** Tasks to perform **
(a) In the article on Istanbul and the Gulf war, which Turkish operator did DP World merge with?
(b) Carry on the article about Istanbul gaining from the Gulf war's disruption of Dubai, starting after its last sentence.

Istanbul Gains as Gulf War Disrupts Dubai, But Capital Holds Back
By Bosphorus News Economy Desk
The Iran war has disrupted Gulf operations, shaken confidence in Dubai as a regional hub and opened a debate that Turkish officials, business circles and outside analysts are approaching from very different angles. Istanbul is gaining ground. The harder question is where that gain begins and where it stops.
The clearest movement is in logistics, not finance. Epson has shut its Dubai warehouse and is routing deliveries through Türkiye, bypassing the Strait of Hormuz. The company's Asia commercial operations vice president, Suat Özsoy, said products from the Far East will be sent directly to Türkiye and distributed from there for the next three to four months. Epson has also opened a 700 square metre office in Istanbul's Emaar district. Xiaomi has likewise shifted logistics operations from Dubai to Türkiye, with its Türkiye marketing director Shaw Gu describing the country not simply as a market but as a hub. Dubai-based port operator DP World has also moved in that direction, merging with Turkish operator Evyapport and repositioning parts of its Asia-Europe-Middle East trade flows around Türkiye's land and port infrastructure rather than the Gulf sea route.
These are real decisions by real companies. But they do not prove that financial capital is following. Taylan Büyükşahin, editor-in-chief of financial portal tclira.com, drew the distinction clearly in remarks to Bosphorus News. Türkiye, he said, is currently one of the safest points in the region for trade to continue through secure routes, so logistics activity is likely to rise for a period. Capital flows, however, operate on a different timetable and by different rules.
Ankara is trying to turn that logistical opening into something larger. Treasury and Finance Minister Mehmet Şimşek said on April 10 that work to transform the Istanbul Finance Centre into a hub for managing global funds is at an advanced stage and would be submitted to the president for approval. Bloomberg reported on April 9 that a draft bill extending Istanbul Finance Centre incentives nationwide is expected to reach parliament in the coming weeks. The package includes a 50 percent tax deduction on profits from goods sold or brokered abroad, corporate tax reductions on financial services exports, exemptions from banking and insurance transaction taxes, and income tax exemptions of 60 to 80 percent for certain personnel.
The message from the centre itself has been similar. IFC chief executive Ahmet İhsan Erdem told Reuters that more than 40 companies have held "safe haven" discussions since the war began, while also acknowledging that none has yet taken a concrete relocation step. President Recep Tayyip Erdoğan hosted 40 global chief executives at a World Economic Forum meeting in Istanbul earlier this month, with BlackRock chief executive Larry Fink among the organisers. WEF acting president Alois Zwinggi said Türkiye is taking on a more strategic role in trade, investment and production networks.

** Dataset extract **
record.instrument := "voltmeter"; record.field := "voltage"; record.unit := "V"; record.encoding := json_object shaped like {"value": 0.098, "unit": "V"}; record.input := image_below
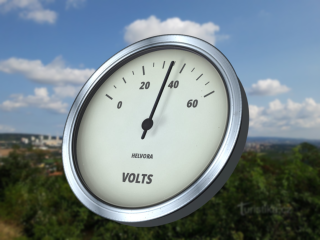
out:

** Answers to the exercises **
(a) Evyapport

(b)
Government messaging in Türkiye has gone further than the more cautious market read. Pro-government media framed the current moment as proof that the Istanbul Finance Centre is beginning to realise the strategic vision first promoted during Berat Albayrak's tenure, arguing that war risk in the Gulf has accelerated interest from Gulf and Asian companies and given Istanbul a fresh opening as a regional base. The narrative reflects Ankara's attempt to turn geopolitical disruption into institutional advantage, but it runs ahead of the evidence. Interest is not the same as relocation, and relocation is not the same as durable capital commitment.
That is the optimistic case. The harder evidence points to a much wider structural gap. The Global Financial Centres Index published on March 26, 2026 ranked Dubai seventh in the world. Istanbul stood at 101st, down 13 places from the previous edition. It was not placed among the global centres group at all, but classified instead as an "international contender." DW Türkçe also reported that private office space at the Istanbul Finance Centre is about 60 percent vacant. An international banker quoted anonymously by Middle East Eye put the problem more bluntly, saying that "nobody trusts Turkish courts."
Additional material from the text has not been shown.